Updating services and coping with the limitations of modest 1930s kitchens and utility spaces can also be an issue. Windows are a common problem, as single-glazed period windows often offer inadequate insulation and modern replacements are not always in keeping. But a range of sympathetic replacements have become available, along with period-style fittings and ironmongery, as interest and expertise in the period have grown during the past 20 years.
“There’s a lot more known now than when these buildings were designed,” says conservation architect John Allan, of Avanti Architects. “There is now a very well-developed tool box for mending reinforced concrete, flat roofs, and so on. So I wouldn’t say that 1930s houses are necessarily more expensive to update than a Victorian or Georgian house.”
Allan recently worked on the £1.4m restoration of Connell, Ward and Lucas’s Grade II*-listed 66 Frognal, built in 1938, in Hampstead, north London. The house was in poor condition when the current owners took it on. Additions to the house — an upwards extension from the 1960s and a pool dating from the 1970s — were rebuilt. The rest of the building was also restored, updated and returned to its original 1930s exterior paint colours — sand, mushroom and bitter chocolate, with raspberry columns and a yellow front door.
“The house was certainly in need of rescue,” says Allan. “It is a real icon of the last phase of house- building in the 1930s. The great interest for us is finding the right balance between conservation and upgrade to make sure that these houses have a viable future.”
Stephen Simmons and his wife, Suze White, were pleasantly surprised by how robust and well-built their 1930s home was. They bought Tregannick, near Penzance, Cornwall, seven years ago, and it is now on the market for offers above £750,000. The house, which is unlisted, was designed by Geoffrey Bazeley in 1936. Like Six Pillars and 66 Frognal, it is documented in Alan Powers’s new bible of the era, Modern: The Modern Movement in Britain (Merrell, £35).
“We started with some advantages, in that I worked with many modern structures in my career as a civil engineer so I could see that it had been built to a high standard,” says Simmons. “It looked dreadful and hadn’t been well maintained but the faults were mostly cosmetic. It is a brilliant ‘machine for living’: it is south-facing, but the balcony shades the living room in the summer while allowing the sun in below it in winter.”
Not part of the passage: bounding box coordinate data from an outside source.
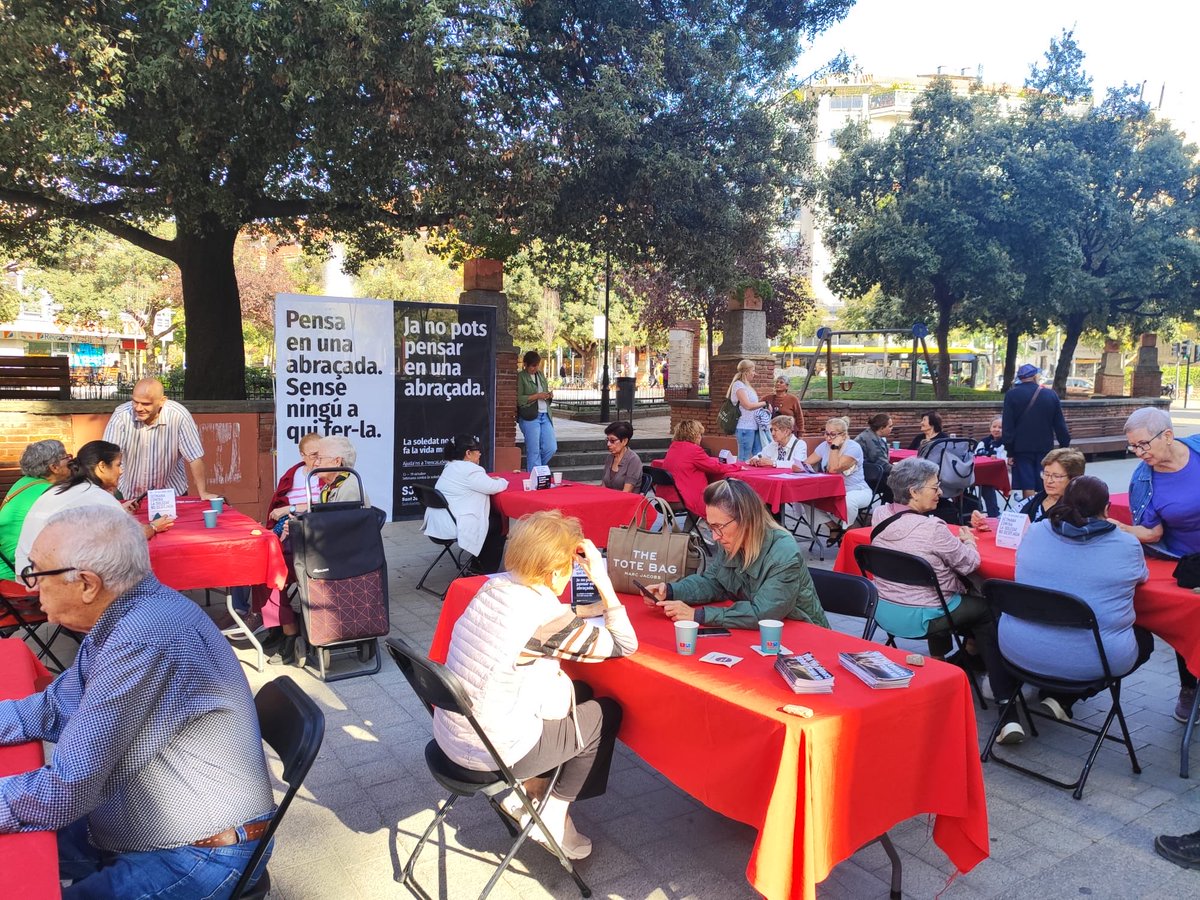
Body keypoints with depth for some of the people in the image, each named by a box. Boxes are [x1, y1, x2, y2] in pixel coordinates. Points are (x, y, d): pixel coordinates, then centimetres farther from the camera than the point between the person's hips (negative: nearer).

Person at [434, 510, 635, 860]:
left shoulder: (496, 585, -3)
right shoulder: (545, 614, -24)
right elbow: (624, 645, -11)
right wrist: (602, 580, -10)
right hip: (491, 753, -7)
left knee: (579, 693, 21)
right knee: (606, 713, 12)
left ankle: (521, 793, 25)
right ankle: (553, 818, 21)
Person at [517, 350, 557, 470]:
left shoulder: (541, 374, 17)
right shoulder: (520, 377, -3)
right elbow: (518, 399, -11)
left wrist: (549, 395, 6)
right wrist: (537, 396, -15)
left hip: (545, 415, 6)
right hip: (530, 417, -6)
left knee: (551, 448, 0)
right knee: (534, 451, -3)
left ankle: (536, 468, 22)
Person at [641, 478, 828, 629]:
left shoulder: (784, 556, -26)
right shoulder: (730, 542, -5)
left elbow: (761, 614, -30)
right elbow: (710, 583, 3)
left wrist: (698, 615, -31)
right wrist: (669, 591, -14)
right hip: (757, 633, 6)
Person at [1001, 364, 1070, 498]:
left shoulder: (1012, 395, -5)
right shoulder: (1051, 395, 3)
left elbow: (1008, 426, -7)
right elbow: (1060, 424, 5)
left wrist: (1009, 451, -3)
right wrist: (1065, 446, 14)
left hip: (1022, 448, -2)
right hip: (1045, 447, 2)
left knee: (1028, 488, -1)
The couple found most of the few fittings and washbasins missing from the house discarded in the garden. The house and its interiors are now so authentic that it is sometimes used for photographic shoots.
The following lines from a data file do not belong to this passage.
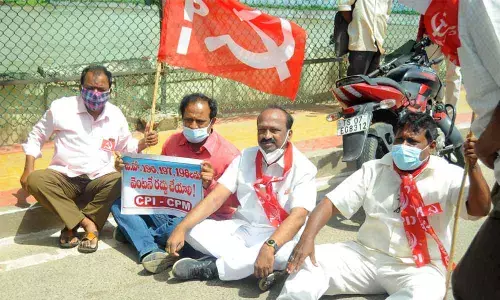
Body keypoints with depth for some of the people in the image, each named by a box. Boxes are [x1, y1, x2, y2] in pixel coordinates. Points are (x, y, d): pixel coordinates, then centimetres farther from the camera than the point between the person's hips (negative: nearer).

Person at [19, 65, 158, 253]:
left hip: (99, 180, 1)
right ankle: (88, 224, -25)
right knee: (35, 180, -31)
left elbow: (126, 145, 19)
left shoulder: (116, 115, 4)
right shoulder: (61, 107, -4)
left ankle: (72, 226, -18)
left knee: (120, 182, -32)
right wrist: (28, 169, -1)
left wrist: (143, 143, -4)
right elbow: (36, 137, 9)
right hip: (64, 177, -1)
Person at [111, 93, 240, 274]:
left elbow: (236, 201, -11)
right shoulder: (173, 142, 8)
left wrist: (210, 184, -29)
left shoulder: (228, 154, -9)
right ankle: (149, 251, -28)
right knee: (119, 202, -7)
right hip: (166, 210, 6)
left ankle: (133, 232, -8)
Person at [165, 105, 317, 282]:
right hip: (241, 229, 4)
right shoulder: (246, 157, 0)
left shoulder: (303, 168, -12)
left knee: (282, 253, -38)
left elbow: (298, 216, -26)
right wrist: (181, 227, -20)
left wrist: (269, 247, -44)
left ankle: (211, 267, -22)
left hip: (280, 237, -3)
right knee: (193, 229, -16)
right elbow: (216, 198, -6)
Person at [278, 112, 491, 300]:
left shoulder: (447, 175, -3)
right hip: (367, 255, 3)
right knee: (307, 259, -15)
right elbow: (332, 202, 0)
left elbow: (479, 210, -17)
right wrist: (307, 237, -17)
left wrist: (473, 167, -35)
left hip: (419, 268, -3)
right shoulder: (373, 169, 4)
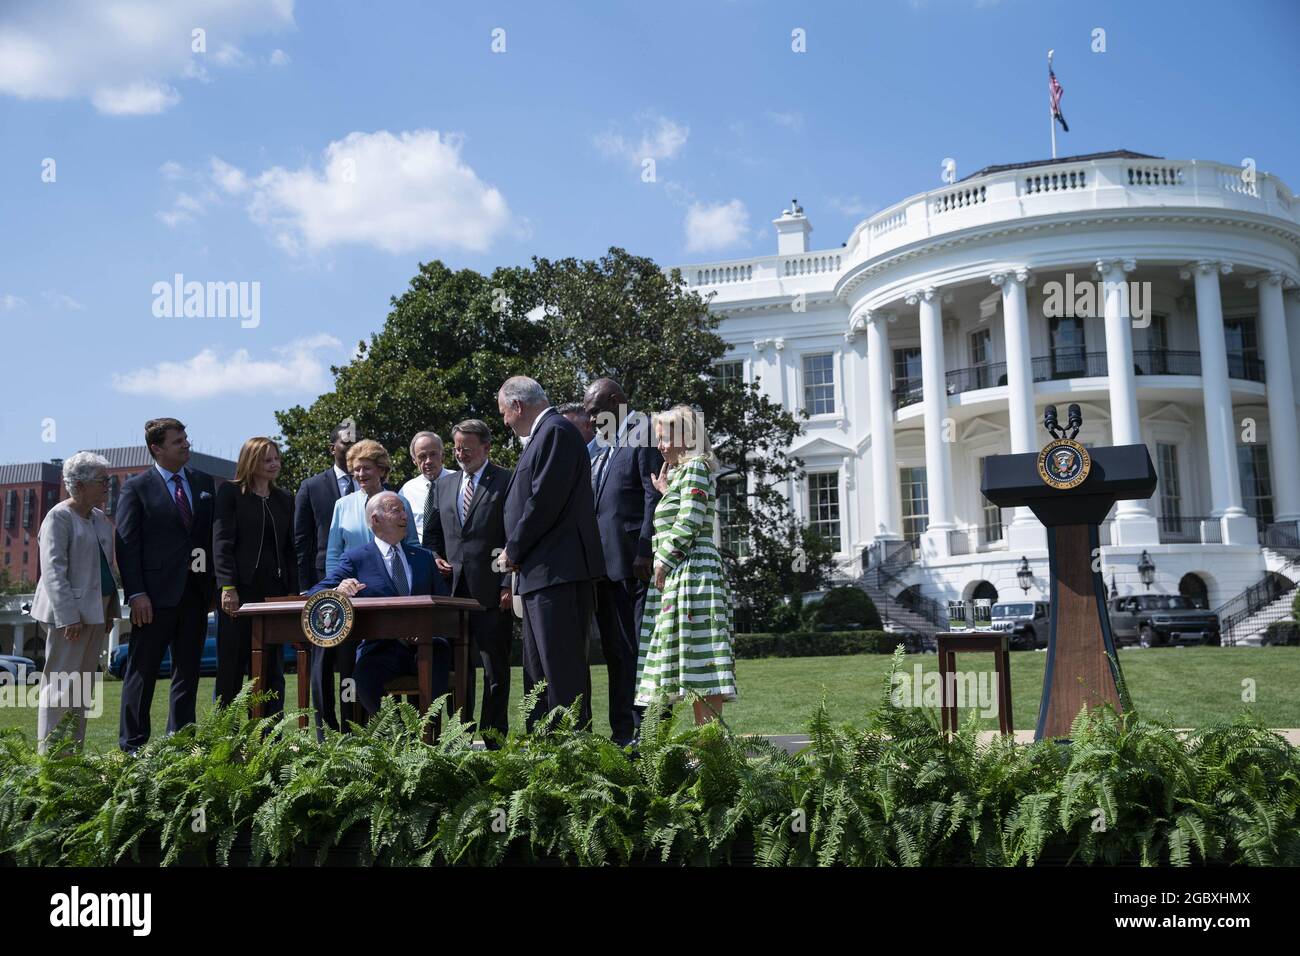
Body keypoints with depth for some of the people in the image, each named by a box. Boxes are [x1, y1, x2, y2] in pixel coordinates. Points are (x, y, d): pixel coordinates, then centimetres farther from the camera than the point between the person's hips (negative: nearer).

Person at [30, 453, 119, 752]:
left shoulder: (100, 518, 15)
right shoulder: (59, 517, -10)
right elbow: (53, 570, -16)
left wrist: (110, 609, 16)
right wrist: (69, 616, -22)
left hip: (95, 611, 8)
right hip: (69, 612, -8)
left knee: (83, 685, 11)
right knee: (61, 684, -5)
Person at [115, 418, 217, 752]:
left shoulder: (203, 482, 12)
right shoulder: (137, 487, -2)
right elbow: (126, 544, -7)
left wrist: (215, 583, 5)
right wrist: (136, 593, -15)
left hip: (195, 590, 5)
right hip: (155, 593, -5)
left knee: (188, 670, 10)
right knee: (142, 671, 2)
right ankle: (133, 744, 10)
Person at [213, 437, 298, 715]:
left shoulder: (283, 499, 16)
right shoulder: (230, 492, 2)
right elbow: (221, 542, -6)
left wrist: (293, 591, 6)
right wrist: (227, 586, -15)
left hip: (275, 589, 4)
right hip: (240, 590, -4)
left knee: (273, 668, 3)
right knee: (231, 666, 2)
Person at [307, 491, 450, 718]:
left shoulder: (423, 557, 22)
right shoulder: (355, 557, 11)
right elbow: (315, 594, 2)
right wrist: (339, 591, -22)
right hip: (380, 649, -2)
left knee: (441, 649, -33)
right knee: (365, 674, -34)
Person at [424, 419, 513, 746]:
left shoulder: (507, 482, -2)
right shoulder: (445, 483, 16)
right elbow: (432, 532, 25)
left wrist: (508, 585, -13)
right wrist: (435, 557, 5)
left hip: (491, 592, -5)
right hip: (453, 589, 5)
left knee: (495, 668, 1)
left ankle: (493, 739, 7)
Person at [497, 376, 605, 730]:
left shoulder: (556, 432, -11)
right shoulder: (544, 434, 19)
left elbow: (544, 501, -19)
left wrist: (514, 551, -9)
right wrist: (518, 553, 12)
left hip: (557, 570, -11)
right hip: (540, 574, 11)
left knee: (561, 666, -10)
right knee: (538, 666, 14)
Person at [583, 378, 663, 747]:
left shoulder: (644, 435, -4)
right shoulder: (604, 450, 23)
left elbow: (655, 495, -13)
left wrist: (645, 551, -19)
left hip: (635, 562, -9)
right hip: (607, 563, 9)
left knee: (643, 649, -6)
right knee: (616, 651, 10)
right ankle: (622, 733, 14)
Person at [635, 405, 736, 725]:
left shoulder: (695, 468, -7)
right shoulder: (678, 471, 22)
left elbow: (687, 525, -16)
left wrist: (662, 564, -12)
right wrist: (664, 492, 15)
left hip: (691, 572, -10)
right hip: (674, 576, 10)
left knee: (698, 659, -12)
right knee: (693, 663, 7)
As Allan says, the market for 1930s houses is a specialist one: demand is limited, but so is supply. Yet their significance is beyond doubt, their pros and cons, beauty and faults now all well understood. “We’ve loved living at Six Pillars,” says Trapp. “We’ve found that it’s a myth that working on a house with English Heritage is difficult. Our circumstances have changed and we now need to be in Kent, so we’ve spent a year looking for a modernist house there, although there aren’t many of them around. We’ve gone for an early 20th-century house, more art deco. But our first desire would have been a house like Six Pillars.”